Она нисколько не сокрушалась о том, что обругала сына, и не видела противоречия: Степан к ней с вестью давно желанной, а она в ответ заяростилась. Любое своеволие в семье, попытки жить своим умом, принимать решения без ее ведома вызывали у Анфисы бешеный протест. И хотя на Степана, как и на мужа, ее гнев не действовал, они все-таки без лишней нужды старались не попадать матери под руку. Для остальных же это была наука: поблажек ни для кого Анфиса Ивановна не делает.
Степан
Выйдя из дома, Степан запахнул тулуп, поднял воротник. На улице бушевал злой ноябрьский ветер, стрелял ледяной картечью.
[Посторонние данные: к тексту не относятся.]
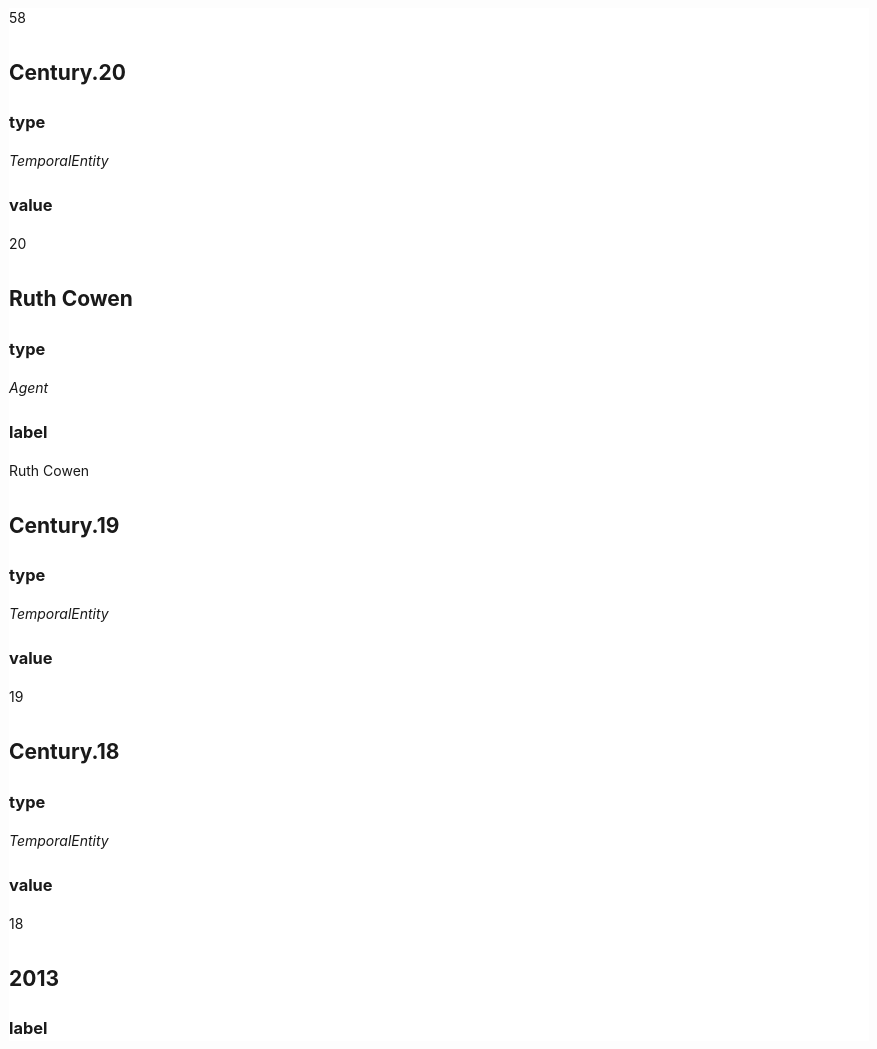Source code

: 
58

## Century.20

### type


*TemporalEntity*

### value


20

## Ruth Cowen

### type


*Agent*

### label


Ruth Cowen

## Century.19

### type


*TemporalEntity*

### value


19

## Century.18

### type


*TemporalEntity*

### value


18

## 2013

### label
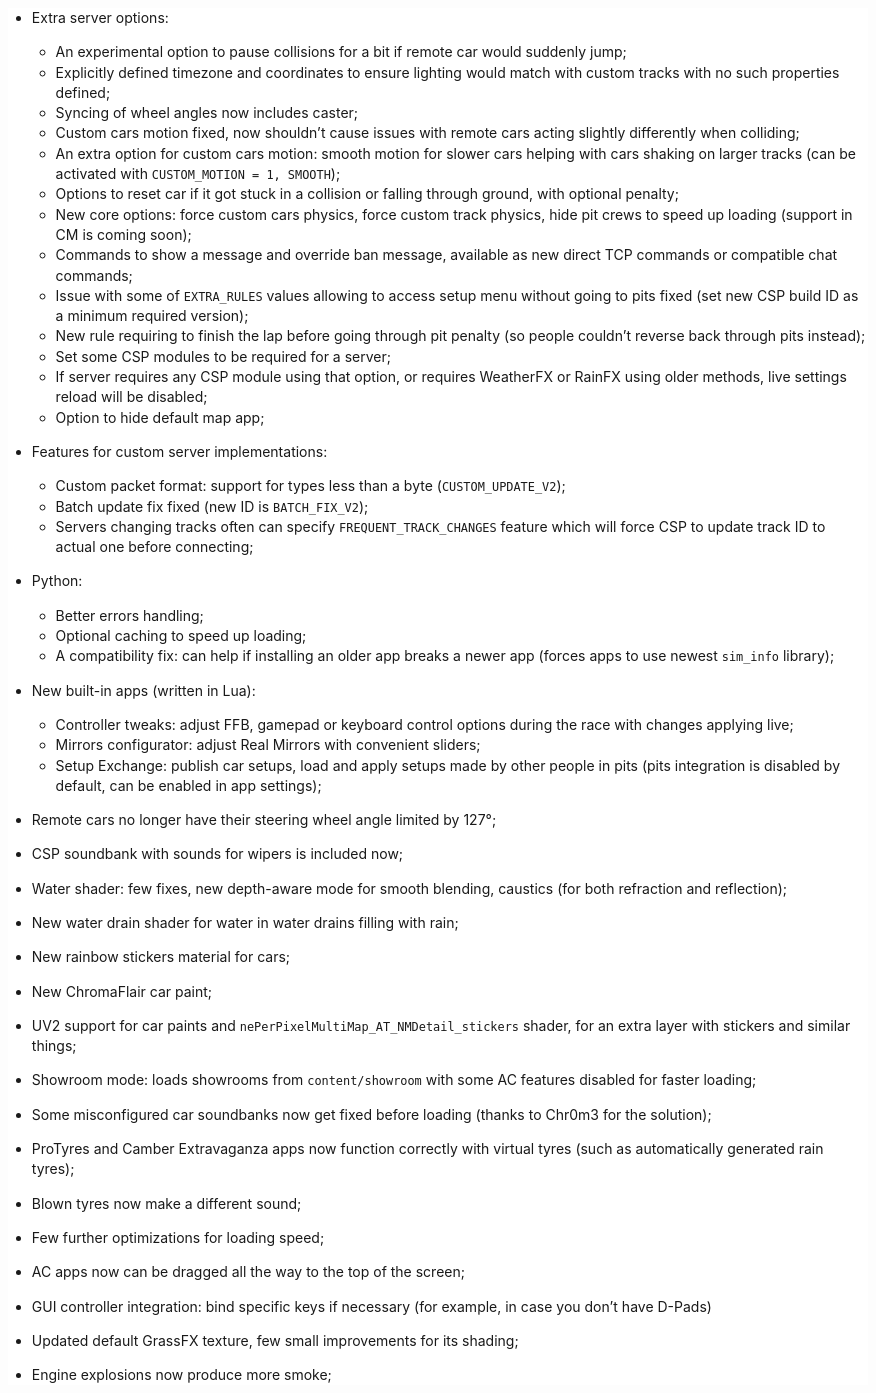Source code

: *   Extra server options:
    *   An experimental option to pause collisions for a bit if remote car would suddenly jump;
    *   Explicitly defined timezone and coordinates to ensure lighting would match with custom tracks with no such properties defined;
    *   Syncing of wheel angles now includes caster;
    *   Custom cars motion fixed, now shouldn’t cause issues with remote cars acting slightly differently when colliding;
    *   An extra option for custom cars motion: smooth motion for slower cars helping with cars shaking on larger tracks (can be activated with `CUSTOM_MOTION = 1, SMOOTH`);
    *   Options to reset car if it got stuck in a collision or falling through ground, with optional penalty;
    *   New core options: force custom cars physics, force custom track physics, hide pit crews to speed up loading (support in CM is coming soon);
    *   Commands to show a message and override ban message, available as new direct TCP commands or compatible chat commands;
    *   Issue with some of `EXTRA_RULES` values allowing to access setup menu without going to pits fixed (set new CSP build ID as a minimum required version);
    *   New rule requiring to finish the lap before going through pit penalty (so people couldn’t reverse back through pits instead);
    *   Set some CSP modules to be required for a server;
    *   If server requires any CSP module using that option, or requires WeatherFX or RainFX using older methods, live settings reload will be disabled;
    *   Option to hide default map app;

*   Features for custom server implementations:
    *   Custom packet format: support for types less than a byte (`CUSTOM_UPDATE_V2`);
    *   Batch update fix fixed (new ID is `BATCH_FIX_V2`);
    *   Servers changing tracks often can specify `FREQUENT_TRACK_CHANGES` feature which will force CSP to update track ID to actual one before connecting;

*   Python:
    *   Better errors handling;
    *   Optional caching to speed up loading;
    *   A compatibility fix: can help if installing an older app breaks a newer app (forces apps to use newest `sim_info` library);

*   New built-in apps (written in Lua):
    *   Controller tweaks: adjust FFB, gamepad or keyboard control options during the race with changes applying live;
    *   Mirrors configurator: adjust Real Mirrors with convenient sliders;
    *   Setup Exchange: publish car setups, load and apply setups made by other people in pits (pits integration is disabled by default, can be enabled in app settings);

*   Remote cars no longer have their steering wheel angle limited by 127°;
*   CSP soundbank with sounds for wipers is included now;
*   Water shader: few fixes, new depth-aware mode for smooth blending, caustics (for both refraction and reflection);
*   New water drain shader for water in water drains filling with rain;
*   New rainbow stickers material for cars;
*   New ChromaFlair car paint;
*   UV2 support for car paints and `nePerPixelMultiMap_AT_NMDetail_stickers` shader, for an extra layer with stickers and similar things;
*   Showroom mode: loads showrooms from `content/showroom` with some AC features disabled for faster loading;
*   Some misconfigured car soundbanks now get fixed before loading (thanks to Chr0m3 for the solution);
*   ProTyres and Camber Extravaganza apps now function correctly with virtual tyres (such as automatically generated rain tyres);
*   Blown tyres now make a different sound;
*   Few further optimizations for loading speed;
*   AC apps now can be dragged all the way to the top of the screen;
*   GUI controller integration: bind specific keys if necessary (for example, in case you don’t have D-Pads)
*   Updated default GrassFX texture, few small improvements for its shading;
*   Engine explosions now produce more smoke;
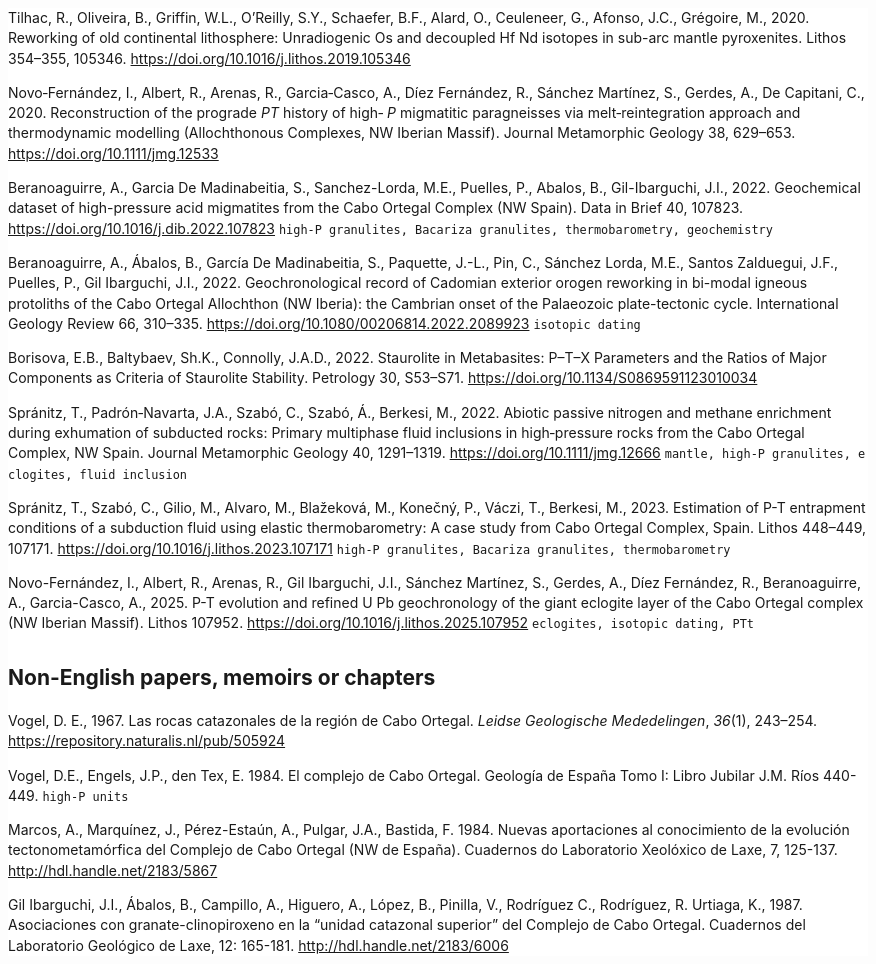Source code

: Tilhac, R., Oliveira, B., Griffin, W.L., O’Reilly, S.Y., Schaefer, B.F., Alard, O., Ceuleneer, G., Afonso, J.C., Grégoire, M., 2020. Reworking of old continental lithosphere: Unradiogenic Os and decoupled Hf Nd isotopes in sub-arc mantle pyroxenites. Lithos 354–355, 105346. https://doi.org/10.1016/j.lithos.2019.105346

Novo‐Fernández, I., Albert, R., Arenas, R., Garcia‐Casco, A., Díez Fernández, R., Sánchez Martínez, S., Gerdes, A., De Capitani, C., 2020. Reconstruction of the prograde *PT* history of high‐ *P* migmatitic paragneisses via melt‐reintegration approach and thermodynamic modelling (Allochthonous Complexes, NW Iberian Massif). Journal Metamorphic Geology 38, 629–653. https://doi.org/10.1111/jmg.12533

Beranoaguirre, A., Garcia De Madinabeitia, S., Sanchez-Lorda, M.E., Puelles, P., Abalos, B., Gil-Ibarguchi, J.I., 2022. Geochemical dataset of high-pressure acid migmatites from the Cabo Ortegal Complex (NW Spain). Data in Brief 40, 107823. https://doi.org/10.1016/j.dib.2022.107823 ``high-P granulites, Bacariza granulites, thermobarometry, geochemistry``

Beranoaguirre, A., Ábalos, B., García De Madinabeitia, S., Paquette, J.-L., Pin, C., Sánchez Lorda, M.E., Santos Zalduegui, J.F., Puelles, P., Gil Ibarguchi, J.I., 2022. Geochronological record of Cadomian exterior orogen reworking in bi-modal igneous protoliths of the Cabo Ortegal Allochthon (NW Iberia): the Cambrian onset of the Palaeozoic plate-tectonic cycle. International Geology Review 66, 310–335. https://doi.org/10.1080/00206814.2022.2089923 ``isotopic dating``

Borisova, E.B., Baltybaev, Sh.K., Connolly, J.A.D., 2022. Staurolite in Metabasites: P–T–X Parameters and the Ratios of Major Components as Criteria of Staurolite Stability. Petrology 30, S53–S71. https://doi.org/10.1134/S0869591123010034

Spránitz, T., Padrón‐Navarta, J.A., Szabó, C., Szabó, Á., Berkesi, M., 2022. Abiotic passive nitrogen and methane enrichment during exhumation of subducted rocks: Primary multiphase fluid inclusions in high‐pressure rocks from the Cabo Ortegal Complex, NW Spain. Journal Metamorphic Geology 40, 1291–1319. https://doi.org/10.1111/jmg.12666 ``mantle, high-P granulites, eclogites, fluid inclusion``

Spránitz, T., Szabó, C., Gilio, M., Alvaro, M., Blažeková, M., Konečný, P., Váczi, T., Berkesi, M., 2023. Estimation of P-T entrapment conditions of a subduction fluid using elastic thermobarometry: A case study from Cabo Ortegal Complex, Spain. Lithos 448–449, 107171. https://doi.org/10.1016/j.lithos.2023.107171 ``high-P granulites, Bacariza granulites, thermobarometry``

Novo-Fernández, I., Albert, R., Arenas, R., Gil Ibarguchi, J.I., Sánchez Martínez, S., Gerdes, A., Díez Fernández, R., Beranoaguirre, A., Garcia-Casco, A., 2025. P-T evolution and refined U Pb geochronology of the giant eclogite layer of the Cabo Ortegal complex (NW Iberian Massif). Lithos 107952. https://doi.org/10.1016/j.lithos.2025.107952 ``eclogites, isotopic dating, PTt``

## Non-English papers, memoirs or chapters

Vogel, D. E., 1967. Las rocas catazonales de la región de Cabo Ortegal. *Leidse Geologische Mededelingen*, *36*(1), 243–254. https://repository.naturalis.nl/pub/505924

Vogel, D.E., Engels, J.P., den Tex, E. 1984. El complejo de Cabo Ortegal. Geología de España Tomo I: Libro Jubilar J.M. Ríos 440-449. ``high-P units``

Marcos, A., Marquínez, J., Pérez-Estaún, A., Pulgar, J.A., Bastida, F. 1984. Nuevas aportaciones  al conocimiento de la evolución tectonometamórfica del Complejo de Cabo Ortegal (NW de  España). Cuadernos do Laboratorio Xeolóxico de Laxe, 7, 125-137. http://hdl.handle.net/2183/5867

Gil Ibarguchi, J.I., Ábalos, B., Campillo, A., Higuero, A., López, B., Pinilla, V., Rodríguez C., Rodríguez, R. Urtiaga, K., 1987. Asociaciones con granate-clinopiroxeno en la “unidad catazonal superior” del Complejo de Cabo Ortegal. Cuadernos del Laboratorio Geológico de Laxe, 12: 165-181. http://hdl.handle.net/2183/6006
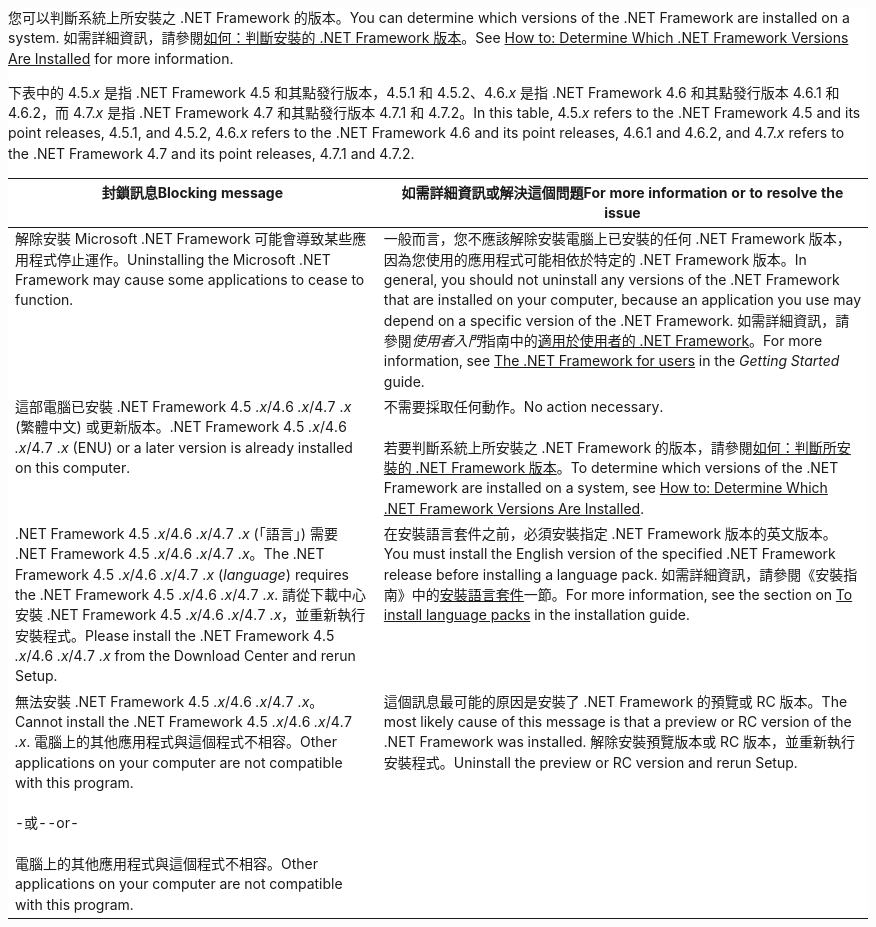 <span data-ttu-id="0ae4e-111">您可以判斷系統上所安裝之 .NET Framework 的版本。</span><span class="sxs-lookup"><span data-stu-id="0ae4e-111">You can determine which versions of the .NET Framework are installed on a system.</span></span> <span data-ttu-id="0ae4e-112">如需詳細資訊，請參閱[如何：判斷安裝的 .NET Framework 版本](../../../docs/framework/migration-guide/how-to-determine-which-versions-are-installed.md)。</span><span class="sxs-lookup"><span data-stu-id="0ae4e-112">See [How to: Determine Which .NET Framework Versions Are Installed](../../../docs/framework/migration-guide/how-to-determine-which-versions-are-installed.md) for more information.</span></span>

<span data-ttu-id="0ae4e-113">下表中的 4.5.*x* 是指 .NET Framework 4.5 和其點發行版本，4.5.1 和 4.5.2、4.6.*x* 是指 .NET Framework 4.6 和其點發行版本 4.6.1 和 4.6.2，而 4.7.*x* 是指 .NET Framework 4.7 和其點發行版本 4.7.1 和 4.7.2。</span><span class="sxs-lookup"><span data-stu-id="0ae4e-113">In this table, 4.5.*x* refers to the .NET Framework 4.5 and its point releases, 4.5.1, and 4.5.2, 4.6.*x* refers to the .NET Framework 4.6 and its point releases, 4.6.1 and 4.6.2, and 4.7.*x* refers to the .NET Framework 4.7 and its point releases, 4.7.1 and 4.7.2.</span></span>

|<span data-ttu-id="0ae4e-114">封鎖訊息</span><span class="sxs-lookup"><span data-stu-id="0ae4e-114">Blocking message</span></span>|<span data-ttu-id="0ae4e-115">如需詳細資訊或解決這個問題</span><span class="sxs-lookup"><span data-stu-id="0ae4e-115">For more information or to resolve the issue</span></span>|  
|----------------------|--------------------------------------------------|  
|<span data-ttu-id="0ae4e-116">解除安裝 Microsoft .NET Framework 可能會導致某些應用程式停止運作。</span><span class="sxs-lookup"><span data-stu-id="0ae4e-116">Uninstalling the Microsoft .NET Framework may cause some applications to cease to function.</span></span>|<span data-ttu-id="0ae4e-117">一般而言，您不應該解除安裝電腦上已安裝的任何 .NET Framework 版本，因為您使用的應用程式可能相依於特定的 .NET Framework 版本。</span><span class="sxs-lookup"><span data-stu-id="0ae4e-117">In general, you should not uninstall any versions of the .NET Framework that are installed on your computer, because an application you use may depend on a specific version of the .NET Framework.</span></span> <span data-ttu-id="0ae4e-118">如需詳細資訊，請參閱*使用者入門*指南中的[適用於使用者的 .NET Framework](../../../docs/framework/get-started/index.md#ForUsers)。</span><span class="sxs-lookup"><span data-stu-id="0ae4e-118">For more information, see [The .NET Framework for users](../../../docs/framework/get-started/index.md#ForUsers) in the *Getting Started* guide.</span></span>|  
|<span data-ttu-id="0ae4e-119">這部電腦已安裝 .NET Framework 4.5 *.x*/4.6 *.x*/4.7 *.x* (繁體中文) 或更新版本。</span><span class="sxs-lookup"><span data-stu-id="0ae4e-119">.NET Framework 4.5 *.x*/4.6 *.x*/4.7 *.x* (ENU) or a later version is already installed on this computer.</span></span>|<span data-ttu-id="0ae4e-120">不需要採取任何動作。</span><span class="sxs-lookup"><span data-stu-id="0ae4e-120">No action necessary.</span></span><br /><br /> <span data-ttu-id="0ae4e-121">若要判斷系統上所安裝之 .NET Framework 的版本，請參閱[如何：判斷所安裝的 .NET Framework 版本](../../../docs/framework/migration-guide/how-to-determine-which-versions-are-installed.md)。</span><span class="sxs-lookup"><span data-stu-id="0ae4e-121">To determine which versions of the .NET Framework are installed on a system, see [How to: Determine Which .NET Framework Versions Are Installed](../../../docs/framework/migration-guide/how-to-determine-which-versions-are-installed.md).</span></span>|  
|<span data-ttu-id="0ae4e-122">.NET Framework 4.5 *.x*/4.6 *.x*/4.7 *.x* (「語言」) 需要 .NET Framework 4.5 *.x*/4.6 *.x*/4.7 *.x*。</span><span class="sxs-lookup"><span data-stu-id="0ae4e-122">The .NET Framework 4.5 *.x*/4.6 *.x*/4.7 *.x* (*language*) requires the .NET Framework 4.5 *.x*/4.6 *.x*/4.7 *.x*.</span></span> <span data-ttu-id="0ae4e-123">請從下載中心安裝 .NET Framework 4.5 *.x*/4.6 *.x*/4.7 *.x*，並重新執行安裝程式。</span><span class="sxs-lookup"><span data-stu-id="0ae4e-123">Please install the .NET Framework 4.5 *.x*/4.6 *.x*/4.7 *.x* from the Download Center and rerun Setup.</span></span>|<span data-ttu-id="0ae4e-124">在安裝語言套件之前，必須安裝指定 .NET Framework 版本的英文版本。</span><span class="sxs-lookup"><span data-stu-id="0ae4e-124">You must install the English version of the specified .NET Framework release before installing a language pack.</span></span> <span data-ttu-id="0ae4e-125">如需詳細資訊，請參閱《安裝指南》中的[安裝語言套件](../../../docs/framework/install/guide-for-developers.md#to-install-language-packs)一節。</span><span class="sxs-lookup"><span data-stu-id="0ae4e-125">For more information, see the section on [To install language packs](../../../docs/framework/install/guide-for-developers.md#to-install-language-packs) in the installation guide.</span></span>|  
|<span data-ttu-id="0ae4e-126">無法安裝 .NET Framework 4.5 *.x*/4.6 *.x*/4.7 *.x*。</span><span class="sxs-lookup"><span data-stu-id="0ae4e-126">Cannot install the .NET Framework 4.5 *.x*/4.6 *.x*/4.7 *.x*.</span></span> <span data-ttu-id="0ae4e-127">電腦上的其他應用程式與這個程式不相容。</span><span class="sxs-lookup"><span data-stu-id="0ae4e-127">Other applications on your computer are not compatible with this program.</span></span><br /><br /> <span data-ttu-id="0ae4e-128">-或-</span><span class="sxs-lookup"><span data-stu-id="0ae4e-128">-or-</span></span><br /><br /> <span data-ttu-id="0ae4e-129">電腦上的其他應用程式與這個程式不相容。</span><span class="sxs-lookup"><span data-stu-id="0ae4e-129">Other applications on your computer are not compatible with this program.</span></span>|<span data-ttu-id="0ae4e-130">這個訊息最可能的原因是安裝了 .NET Framework 的預覽或 RC 版本。</span><span class="sxs-lookup"><span data-stu-id="0ae4e-130">The most likely cause of this message is that a preview or RC version of the .NET Framework was installed.</span></span> <span data-ttu-id="0ae4e-131">解除安裝預覽版本或 RC 版本，並重新執行安裝程式。</span><span class="sxs-lookup"><span data-stu-id="0ae4e-131">Uninstall the preview or RC version and rerun Setup.</span></span>|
Под ногами бугрилась невидимая замерзшая грязь – чтобы не оступиться, идти приходилось осторожно и вихляво. Звезд и луны на небе не было, только свет в окнах – мерцающие огоньки – указывал путь.
В доме вдовы Лопаткиной нынче супрядки. Лопаткина зарабатывает тем, что шьет и продает одежду из домотканого полотна. В старые времена порты и рубахи посконные (из конопляного волокна) были рабочей одеждой, а повседневные и особенно праздничные наряды приобретались в городе, в том числе и нижние рубахи из тонкой бязи или даже батиста. Теперь мало кто мог себе позволить фабричный шик, и домодельная одежда стала основой гардероба. Большинство женщин сами ее изготавливали. Времени на украшения – пустить по подолу и по вороту тесьму, вышивку – не оставалось, ведь одежды требовалось много. Да и где взять тесьму и нитки нелиняющие? Старые запасы кончились, а новые приобретать – дорого, на соль не хватает. Кроме нательной одежды ведь надо еще напрясть шерсть, навязать чулки (их носили и мужики, и бабы, и дети), исподки и верхницы (рукавицы). Сибирь не прощает легкомысленного отношения к одежде. Однако женщины остаются женщинами: чуть отпустило лихолетье, стремятся украсить себя. Сибирячки поверх рубах надевали поневы – своеобразные юбки из двух-трех не сшитых, а укрепленных на поясе полотен, и телогреи – длинные распашные кафтаны с широкими косыми клиньями по подолу, стеганные ветошью или шерстью.
Лопаткина как раз и шила поневы да телогрейки – теперь, а в былые времена предпочитала ладить душегрейки – праздничное дамское полупальто из беличьего меха, крытое штофом или ею лично по сукну расшитое стеклярусом и шелковыми нитками. По наблюдениям Степана, Лопаткина зарабатывала мизер, едва сводила концы с концами, но упорно колдовала над чанами, варила краски, изготавливая крашенку – цветное полотно для своих изделий, и ни одна вещь, проданная ею за копейки, не походила на другую. Лопаткину прозвали Модисткой, вложив в это слово и уважение, и насмешку. Уважение – за преданность своему таланту, насмешку – за неумение на нем разбогатеть. Столько полотна наткать, пряжи льняной и шерстяной напрясть, сколько нужно для понев и телогреек задуманных, Лопаткина-Модистка сама не могла. Она привлекала сельских девок и молодух, четко зная их умения и раздавая уроки-задания. Расплатой были супрядки, дословно – «совместные прядения», а по факту – вечеринки, гульбища.